Todo el mundo tiene odiadores, me decía mi admirado y llorado Francisco Fernández Ordóñez. Hay que tener odiadores aunque tú no merezcas –crees– tenerlos. A la mayoría no los conoces, pero ahí están, comentando tus artículos en Internet, poniéndote a parir en tertulias, sacudiéndote algún que otro alfilerazo en columnas que lees ocasionalmente por ahí. El hecho de carecer de ellos –los odiadores, digo– supondría que tus opiniones no son polémicas, que no tienen interés o que no aportan nada al margen de lo políticamente correcto o inane, del carrilito.
Yo tengo también los míos –odiadores, ya digo–esos que te llaman ‘pesebrero’ (?), o ‘pelota’, o ‘sectario’ cuando tus opiniones no coinciden con las suyas. Mis odiadores, los que yo detecto en los comentarios a mis artículos, son perseguidores tenaces, gentes de ideas muy fijas, lectores apasionados –a lo que se ve– de cuanto yo escriba,gentes que todo lo ven blanco o, sobre todo, negro. Así que gracias por estar ahí. Si alguno de ellos no cometiese faltas de ortografía y su léxico fuese algo más rico, hasta me sentiría orgulloso de ellos.

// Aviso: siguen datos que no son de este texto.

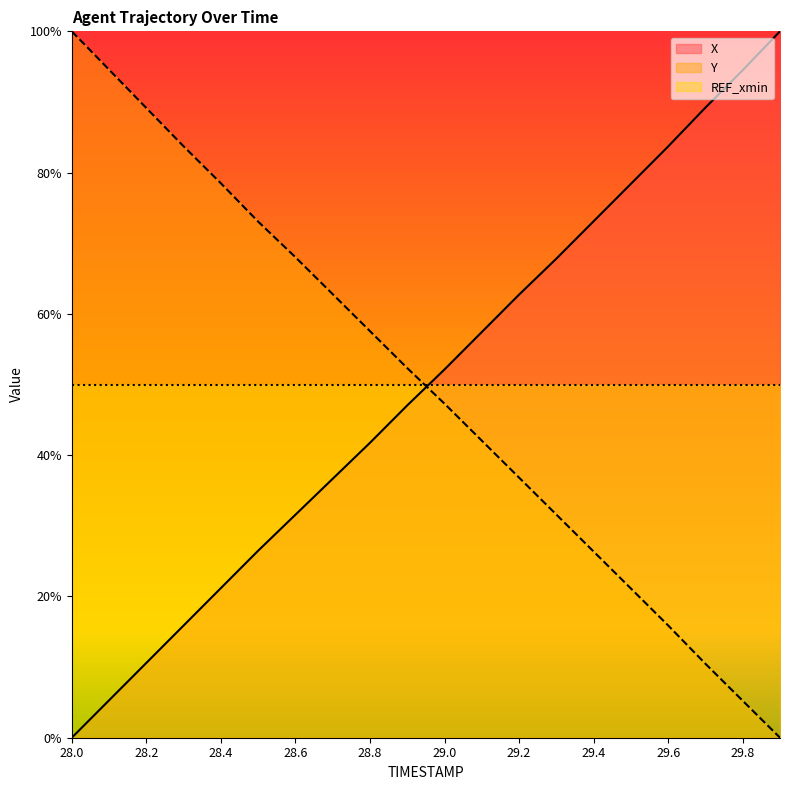

How many categories are shown in the chart?

20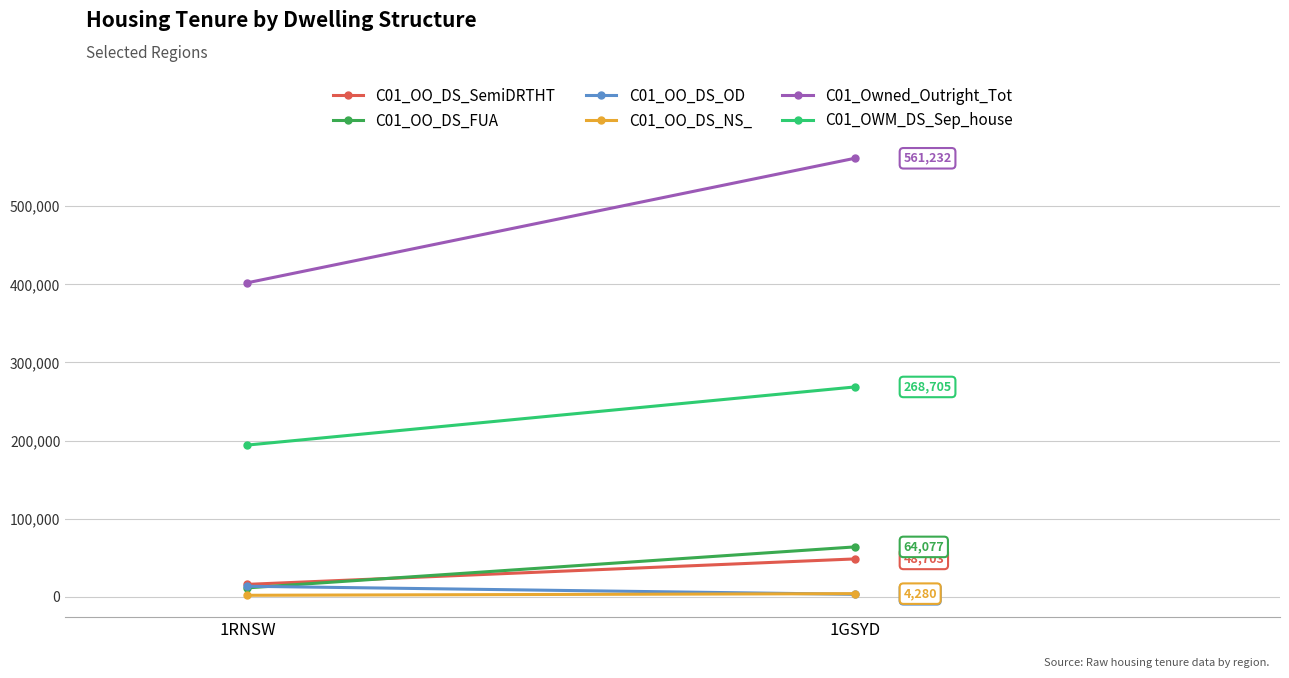

Reading left to right, list all the values displayed in this chart.

C01_OO_DS_SemiDRTHT: 16164	48703
C01_OO_DS_FUA: 11677	64077
C01_OO_DS_OD: 13729	3425
C01_OO_DS_NS_: 2182	4280
C01_Owned_Outright_Tot: 401999	561232
C01_OWM_DS_Sep_house: 194359	268705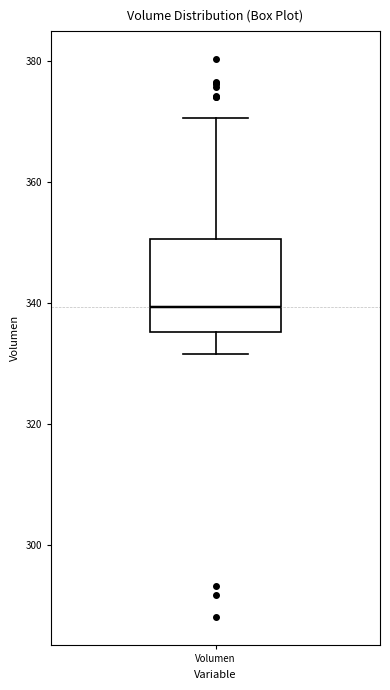

Read this box plot against the y-axis: the position of the median line, the range covered by the box, and the ends of both whiskers. The values are not printed on the chart, so give them approximately, as read against the axis.

median 340, box 336 to 350, whiskers 332 to 370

Casi nunca les respondo: tienen derecho no a discrepar –que eso es sano–, sino a aborrecer, que ya se sabe que el odio es uno de los elementos motores de la Humanidad; acaso el más miserable, pero es lo que hay.
Luego están los odios inducidos, productivos, competitivos. Nunca se sabe de dónde vienen o quién los ‘alienta’. Esos me preocupan más, porque nunca se sabe hasta dónde pueden llegar las tácticas de lo que podríamos llamar ‘la competencia desleal’. No sé manejar esas cosas, me sonrojan; procuro comportarme con lealtad y con una honradez básica, y procuro no confundir jamás talento con retorcimiento, talante con hipocresía. En fin, ya que nunca entro en polémica con ellos, les dedico, al menos, este post de sábado lluvioso. Tardaré en volverme a ocupar de ellos.